Réponse simple : on ne peut pas ! Et c'est normal, sinon personne n'achèterait la version payante. Bien sûr, on peut essayer de les bricoler avec un quelconque Photoshop, façon Bibi Fricotin. Mais c'est immoral, compliqué, et le résultat n'est heureusement pas garanti. Certains éditeurs proposent des versions d'essai non filigranées mais limitées dans le temps (généralement un mois). C'est le cas du logiciel de traitement DxO. Cela dit, avec Photomatix, les photos d'essai peuvent être débarrassées de leur filigrane après achat de la version Pro, à la condition qu'elles n'aient subi aucun traitement entre-temps.

 


PhotoEngine, le nouveau logiciel d'Oloneo

IMG_6940_HDR

Le nouveau logiciel PhotoEngine d'Oloneo est entré dans sa phase commerciale, après quelques mois de mise à disposition gratuite d'une version béta. L'expérience paraît concluante. Ce module de réalisation de photos HDR soutient la comparaison avec ses concurrents, le royal Photomatix et le convenable EasyHDR.
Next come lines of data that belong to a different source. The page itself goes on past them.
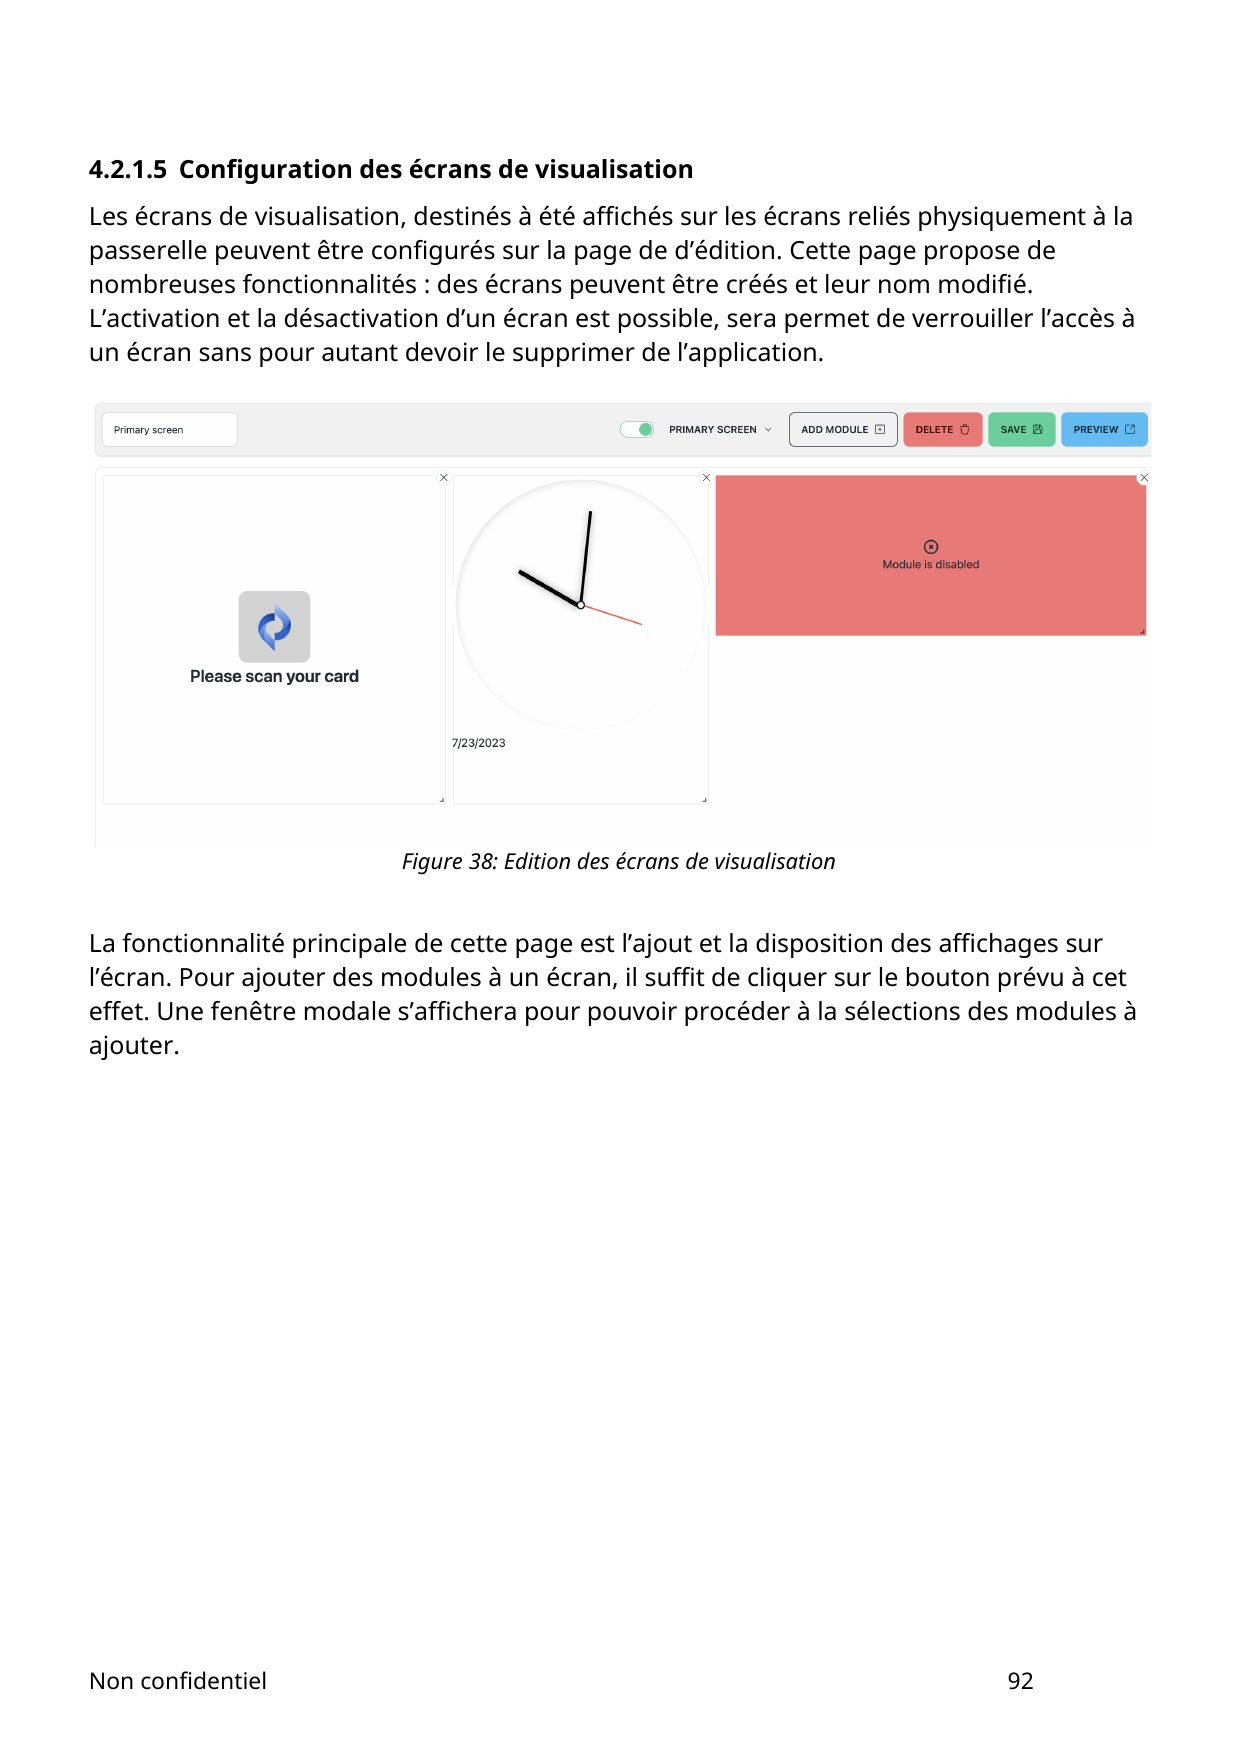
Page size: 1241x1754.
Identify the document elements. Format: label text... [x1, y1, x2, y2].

text La fonctionnalité principale de cette page est l’ajout et la disposition des affichages sur l’écran. Pour ajouter des modules à un écran, il suffit de cliquer sur le bouton prévu à cet effet. Une fenêtre modale s’affichera pour pouvoir procéder à la sélections des modules à ajouter. [89, 926, 1152, 1062]
text Figure 38: Edition des écrans de visualisation [89, 847, 1152, 876]
text Les écrans de visualisation, destinés à été affichés sur les écrans reliés physiquement à la passerelle peuvent être configurés sur la page de d’édition. Cette page propose de nombreuses fonctionnalités : des écrans peuvent être créés et leur nom modifié. L’activation et la désactivation d’un écran est possible, sera permet de verrouiller l’accès à un écran sans pour autant devoir le supprimer de l’application. [89, 198, 1152, 369]
picture [88, 397, 1152, 847]
subtitle Configuration des écrans de visualisation [89, 152, 1152, 186]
Ce logiciel présente plusieurs particularités qui le rendent très attrayant. D'abord une série de préréglages, de plusieurs options plus ou moins soft à des options plus ou moins grunge, en passant par des niveaux de gris (dont un infrarouge argentique), des sépia, des brouillards, des cyanotypes et diverses dominantes. La liste se trouve dans la colonne de gauche et il suffit d'en survoler les éléments avec le pointeur pour juger instantanément du résultat. Les réglages plus fins se trouvent dans la colonne de droite. Il est possible d'ajuster les couleurs et la saturation grâce à des curseurs verticaux, à la façon des égaliseurs des logiciels de traitement de son. Et c'est très efficace.
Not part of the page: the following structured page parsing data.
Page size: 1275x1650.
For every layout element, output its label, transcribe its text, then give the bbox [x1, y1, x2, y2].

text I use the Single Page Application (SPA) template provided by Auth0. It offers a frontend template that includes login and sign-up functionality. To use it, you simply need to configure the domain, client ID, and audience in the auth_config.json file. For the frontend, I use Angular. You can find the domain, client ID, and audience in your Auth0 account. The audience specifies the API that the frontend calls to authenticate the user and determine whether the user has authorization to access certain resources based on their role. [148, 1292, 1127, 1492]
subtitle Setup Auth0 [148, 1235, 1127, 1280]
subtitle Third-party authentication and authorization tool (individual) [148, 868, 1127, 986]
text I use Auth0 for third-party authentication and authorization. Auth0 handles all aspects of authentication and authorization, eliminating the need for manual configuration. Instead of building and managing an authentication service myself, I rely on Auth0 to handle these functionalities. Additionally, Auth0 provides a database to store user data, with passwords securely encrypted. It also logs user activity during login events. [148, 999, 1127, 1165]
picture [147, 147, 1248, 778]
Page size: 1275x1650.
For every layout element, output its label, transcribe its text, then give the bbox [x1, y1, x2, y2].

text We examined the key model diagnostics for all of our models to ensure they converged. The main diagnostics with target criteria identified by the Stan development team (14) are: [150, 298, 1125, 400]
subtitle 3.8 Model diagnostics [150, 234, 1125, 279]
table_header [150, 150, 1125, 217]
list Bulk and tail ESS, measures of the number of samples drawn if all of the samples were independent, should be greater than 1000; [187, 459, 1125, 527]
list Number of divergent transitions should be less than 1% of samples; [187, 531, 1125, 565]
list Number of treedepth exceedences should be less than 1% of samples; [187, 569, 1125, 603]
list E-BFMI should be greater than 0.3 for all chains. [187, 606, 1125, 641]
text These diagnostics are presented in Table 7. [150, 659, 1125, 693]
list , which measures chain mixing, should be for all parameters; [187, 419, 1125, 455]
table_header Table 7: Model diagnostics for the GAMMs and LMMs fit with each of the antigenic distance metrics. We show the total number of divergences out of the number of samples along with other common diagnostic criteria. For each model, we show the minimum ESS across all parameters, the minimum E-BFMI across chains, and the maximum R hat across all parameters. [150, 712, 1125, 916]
La fusion des photos, même prises à main levée, offre la même précision que celle produite par Photomatix. Un feuillage agité par le vent, par exemple, reste net, alors que la série bracketée s'étend sur une seconde et demie. Il en va de même pour un groupe de personnes, dont l'immobilité n'est pas complète. Il faut vraiment un mouvement rapide pour qu'un sujet se décompose, et c'est à peine perceptible. Par exemple sur cette vue d'une femme qui traverse une avenue à grand pas :

Mouvement_d_compos_
Le bras gauche, le bas du buste et les pieds sont devenus transparents...
Sur ce crop d'une vue au grand angle, les parties manquantes ont pris un peu d'avance.
Mais cette foule, peu soucieuse du petit oiseau qui va sortir (ci-dessous) est immobilisée
par l'instantanéité du traitement, comme si le logiciel opérait un choix entre
les diverses positions des multiples sujets pour ne garder que la plus nette.
Imaginons une pose de la durée du bracketing (1,5 sec.) : les flous filés domineraient.

Foule_immobile

L'ergonomie est évidente (heureusement, d'ailleurs, car le logiciel n'est proposé qu'en anglais). Quant à la vitesse de traitement, elle est nettement supérieure à celle de Photomatix. Il s'agit d'un logiciel original et pratique, qui pourrait bien donner du souci à la concurrence. Après une courte phase de remise commerciale. Voir le site officiel ici.

J'ai déjà publié plusieurs images réalisées avec PhotoEngine, dont une série visible ici et une autre .

Capt_110415_185949_007
L'interface principale de traitement.